● **Textauszug**

┄┄┄┄┄┄┄┄┄┄

Die letzten Winterschichten

Inzwischen wird es ja langsam sogar während meiner Schichten wieder hell, die Temperaturen gehen bis in den zweistelligen Bereich – der Winter verzieht sich. Das mit der Helligkeit dürfte meinetwegen gerne auch mal für ein Jahr anders sein, aber bei den Temperaturen wird es langsam mal wieder Zeit.

In einer der letzten kalten Nächte vor knapp über einer Woche hat’s mich aber dann fast noch erwischt.

Ich hatte einen Glückstreffer am Ostbahnhof gelandet: Eine Fahrt nach Großziethen. Bis nach außerhalb. OK, das „außerhalb“ ist etwas irreführend, tatsächlich ist die kleine Gemeinde trotz seltener Erwähnung hier im Blog die, die vom Bahnhof aus am nächsten zu erreichen ist. Nur will da halt normalerweise niemand hin. 😉

Ich wollte das jetzt auch nicht unbedingt, denn ich konnte das Auto danach in Marzahn abstellen – eine wesentlich weitere Leerfahrt als die Tour selber. Aber mit so viel Umsatz hatte ich nicht mehr gerechnet und war bereits etwas müde. So gesehen trotzdem ein schönes Schichtende. Die Kundin war zwar nicht gesprächig, aber unkompliziert. Trinkgeld gab’s auch und ich hab mich auf den Weg in den Feierabend gemacht. Ich hab mir aus einer Laune heraus den Weg über Adlershof, Köpenick und Biesdorf ausgeguckt, nicht einmal der allerkürzeste, aber ok. Und sich an Strecken gewöhnen, die man sonst eher nie fährt, gehört irgendwie auch zum Job.

┄┄┄┄┄┄┄┄┄┄

● **Arbeitsanweisung A**
Geben Sie aus der nachstehenden Auflistung die Zeilen wortgetreu wieder, beginnend mit der Zeile, die "她瞒着我又默默开了个新号，微博的粉丝已经被她移除完了。" enthält, bis einschließlich der Zeile, die "アクティビティ管理についての詳細は、[「インサイダー リスク管理ケース: ユーザー" enthält.

┄┄┄┄┄┄┄┄┄┄

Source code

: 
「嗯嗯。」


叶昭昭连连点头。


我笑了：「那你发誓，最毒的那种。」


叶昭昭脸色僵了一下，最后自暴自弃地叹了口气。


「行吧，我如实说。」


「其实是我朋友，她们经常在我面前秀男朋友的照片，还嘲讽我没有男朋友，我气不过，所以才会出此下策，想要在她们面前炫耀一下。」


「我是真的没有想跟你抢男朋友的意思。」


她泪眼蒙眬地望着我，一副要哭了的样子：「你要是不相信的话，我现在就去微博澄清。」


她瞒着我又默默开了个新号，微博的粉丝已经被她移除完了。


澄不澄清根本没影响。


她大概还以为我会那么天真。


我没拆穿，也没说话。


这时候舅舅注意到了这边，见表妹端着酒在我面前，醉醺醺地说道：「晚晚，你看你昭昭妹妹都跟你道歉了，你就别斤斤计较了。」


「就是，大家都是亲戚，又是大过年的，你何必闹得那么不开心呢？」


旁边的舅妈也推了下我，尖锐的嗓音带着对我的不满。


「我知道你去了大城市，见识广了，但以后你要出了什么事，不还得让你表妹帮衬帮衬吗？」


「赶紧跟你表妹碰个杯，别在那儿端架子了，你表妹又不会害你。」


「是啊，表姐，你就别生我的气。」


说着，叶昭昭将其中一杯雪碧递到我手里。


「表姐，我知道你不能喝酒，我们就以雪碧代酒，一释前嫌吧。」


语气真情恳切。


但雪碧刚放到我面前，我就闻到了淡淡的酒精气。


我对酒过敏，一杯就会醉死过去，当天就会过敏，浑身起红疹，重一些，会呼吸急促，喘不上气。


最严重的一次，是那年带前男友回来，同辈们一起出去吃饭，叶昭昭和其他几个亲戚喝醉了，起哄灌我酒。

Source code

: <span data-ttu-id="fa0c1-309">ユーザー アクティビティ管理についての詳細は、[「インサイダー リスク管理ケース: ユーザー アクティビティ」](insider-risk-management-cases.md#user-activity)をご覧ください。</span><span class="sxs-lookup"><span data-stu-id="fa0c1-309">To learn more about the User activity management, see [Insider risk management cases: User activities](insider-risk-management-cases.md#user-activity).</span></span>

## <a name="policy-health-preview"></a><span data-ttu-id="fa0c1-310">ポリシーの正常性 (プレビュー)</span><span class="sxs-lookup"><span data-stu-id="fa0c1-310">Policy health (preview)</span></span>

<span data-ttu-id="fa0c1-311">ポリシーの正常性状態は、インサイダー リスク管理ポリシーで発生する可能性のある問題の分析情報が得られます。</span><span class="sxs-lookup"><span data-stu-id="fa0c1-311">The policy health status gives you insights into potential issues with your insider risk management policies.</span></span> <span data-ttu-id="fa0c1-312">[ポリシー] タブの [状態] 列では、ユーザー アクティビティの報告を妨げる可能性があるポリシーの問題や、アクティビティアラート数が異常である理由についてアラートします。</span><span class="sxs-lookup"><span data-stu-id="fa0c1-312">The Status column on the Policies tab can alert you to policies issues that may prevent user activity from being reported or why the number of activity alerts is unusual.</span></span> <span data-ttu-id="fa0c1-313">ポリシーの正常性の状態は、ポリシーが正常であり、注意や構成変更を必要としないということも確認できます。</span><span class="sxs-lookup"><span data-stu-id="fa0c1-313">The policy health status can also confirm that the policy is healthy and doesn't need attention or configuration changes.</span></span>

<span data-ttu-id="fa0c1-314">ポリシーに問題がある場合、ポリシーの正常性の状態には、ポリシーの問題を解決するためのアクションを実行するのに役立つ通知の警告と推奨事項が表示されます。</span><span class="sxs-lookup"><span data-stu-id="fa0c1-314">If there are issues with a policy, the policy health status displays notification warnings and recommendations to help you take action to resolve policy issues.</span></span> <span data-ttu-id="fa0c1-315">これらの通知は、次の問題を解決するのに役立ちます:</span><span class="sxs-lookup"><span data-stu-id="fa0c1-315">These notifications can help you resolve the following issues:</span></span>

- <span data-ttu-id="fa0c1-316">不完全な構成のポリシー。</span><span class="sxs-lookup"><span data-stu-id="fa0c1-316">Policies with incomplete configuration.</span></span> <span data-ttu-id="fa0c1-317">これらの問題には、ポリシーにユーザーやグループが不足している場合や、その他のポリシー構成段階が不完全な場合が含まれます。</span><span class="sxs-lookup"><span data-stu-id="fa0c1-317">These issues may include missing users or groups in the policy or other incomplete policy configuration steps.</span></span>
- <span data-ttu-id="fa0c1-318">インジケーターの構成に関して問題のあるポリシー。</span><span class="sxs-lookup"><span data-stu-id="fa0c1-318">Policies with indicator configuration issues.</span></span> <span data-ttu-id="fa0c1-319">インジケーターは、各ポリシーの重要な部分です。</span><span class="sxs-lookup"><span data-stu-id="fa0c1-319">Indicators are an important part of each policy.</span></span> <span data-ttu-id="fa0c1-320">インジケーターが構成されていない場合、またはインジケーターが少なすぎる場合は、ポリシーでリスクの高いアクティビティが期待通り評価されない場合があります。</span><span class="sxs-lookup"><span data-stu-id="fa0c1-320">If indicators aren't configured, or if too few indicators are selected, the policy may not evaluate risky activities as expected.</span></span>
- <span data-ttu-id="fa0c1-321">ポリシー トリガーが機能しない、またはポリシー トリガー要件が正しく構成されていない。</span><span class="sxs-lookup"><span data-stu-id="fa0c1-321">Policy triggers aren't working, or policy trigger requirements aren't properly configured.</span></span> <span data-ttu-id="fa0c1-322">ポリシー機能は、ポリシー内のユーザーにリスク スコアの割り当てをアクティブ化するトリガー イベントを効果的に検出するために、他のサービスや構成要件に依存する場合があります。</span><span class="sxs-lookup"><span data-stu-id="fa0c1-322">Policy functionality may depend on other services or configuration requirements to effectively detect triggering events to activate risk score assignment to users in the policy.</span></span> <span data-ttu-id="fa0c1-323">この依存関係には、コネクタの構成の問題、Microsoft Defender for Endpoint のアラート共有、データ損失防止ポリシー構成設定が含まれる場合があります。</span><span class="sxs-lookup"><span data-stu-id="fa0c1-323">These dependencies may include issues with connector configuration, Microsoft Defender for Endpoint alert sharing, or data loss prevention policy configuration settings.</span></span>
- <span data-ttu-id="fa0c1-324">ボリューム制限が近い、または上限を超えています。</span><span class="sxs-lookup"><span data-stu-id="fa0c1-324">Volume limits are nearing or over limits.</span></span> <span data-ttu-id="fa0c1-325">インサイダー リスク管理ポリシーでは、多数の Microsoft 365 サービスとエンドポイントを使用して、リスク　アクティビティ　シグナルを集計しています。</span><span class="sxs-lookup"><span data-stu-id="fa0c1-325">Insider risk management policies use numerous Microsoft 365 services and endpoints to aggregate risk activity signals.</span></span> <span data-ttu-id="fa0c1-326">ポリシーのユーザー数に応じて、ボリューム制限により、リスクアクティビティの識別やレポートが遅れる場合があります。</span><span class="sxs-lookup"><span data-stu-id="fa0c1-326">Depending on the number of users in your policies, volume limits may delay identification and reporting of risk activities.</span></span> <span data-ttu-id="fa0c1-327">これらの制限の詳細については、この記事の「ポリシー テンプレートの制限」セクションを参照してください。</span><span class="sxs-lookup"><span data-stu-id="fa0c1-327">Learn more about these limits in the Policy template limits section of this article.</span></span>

┄┄┄┄┄┄┄┄┄┄

● **Arbeitsanweisung B**
Zitieren Sie aus dem obigen Textauszug die Passage, die mit "Ich wollte das" beginnt und bis einschließlich "auch zum Job." reicht.

● **Antwortfeld A**
她瞒着我又默默开了个新号，微博的粉丝已经被她移除完了。


澄不澄清根本没影响。


她大概还以为我会那么天真。


我没拆穿，也没说话。


这时候舅舅注意到了这边，见表妹端着酒在我面前，醉醺醺地说道：「晚晚，你看你昭昭妹妹都跟你道歉了，你就别斤斤计较了。」


「就是，大家都是亲戚，又是大过年的，你何必闹得那么不开心呢？」


旁边的舅妈也推了下我，尖锐的嗓音带着对我的不满。


「我知道你去了大城市，见识广了，但以后你要出了什么事，不还得让你表妹帮衬帮衬吗？」


「赶紧跟你表妹碰个杯，别在那儿端架子了，你表妹又不会害你。」


「是啊，表姐，你就别生我的气。」


说着，叶昭昭将其中一杯雪碧递到我手里。


「表姐，我知道你不能喝酒，我们就以雪碧代酒，一释前嫌吧。」


语气真情恳切。


但雪碧刚放到我面前，我就闻到了淡淡的酒精气。


我对酒过敏，一杯就会醉死过去，当天就会过敏，浑身起红疹，重一些，会呼吸急促，喘不上气。


最严重的一次，是那年带前男友回来，同辈们一起出去吃饭，叶昭昭和其他几个亲戚喝醉了，起哄灌我酒。

Source code

: <span data-ttu-id="fa0c1-309">ユーザー アクティビティ管理についての詳細は、[「インサイダー リスク管理ケース: ユーザー アクティビティ」](insider-risk-management-cases.md#user-activity)をご覧ください。</span><span class="sxs-lookup"><span data-stu-id="fa0c1-309">To learn more about the User activity management, see [Insider risk management cases: User activities](insider-risk-management-cases.md#user-activity).</span></span>

● **Antwortfeld B**
Ich wollte das jetzt auch nicht unbedingt, denn ich konnte das Auto danach in Marzahn abstellen – eine wesentlich weitere Leerfahrt als die Tour selber. Aber mit so viel Umsatz hatte ich nicht mehr gerechnet und war bereits etwas müde. So gesehen trotzdem ein schönes Schichtende. Die Kundin war zwar nicht gesprächig, aber unkompliziert. Trinkgeld gab’s auch und ich hab mich auf den Weg in den Feierabend gemacht. Ich hab mir aus einer Laune heraus den Weg über Adlershof, Köpenick und Biesdorf ausgeguckt, nicht einmal der allerkürzeste, aber ok. Und sich an Strecken gewöhnen, die man sonst eher nie fährt, gehört irgendwie auch zum Job.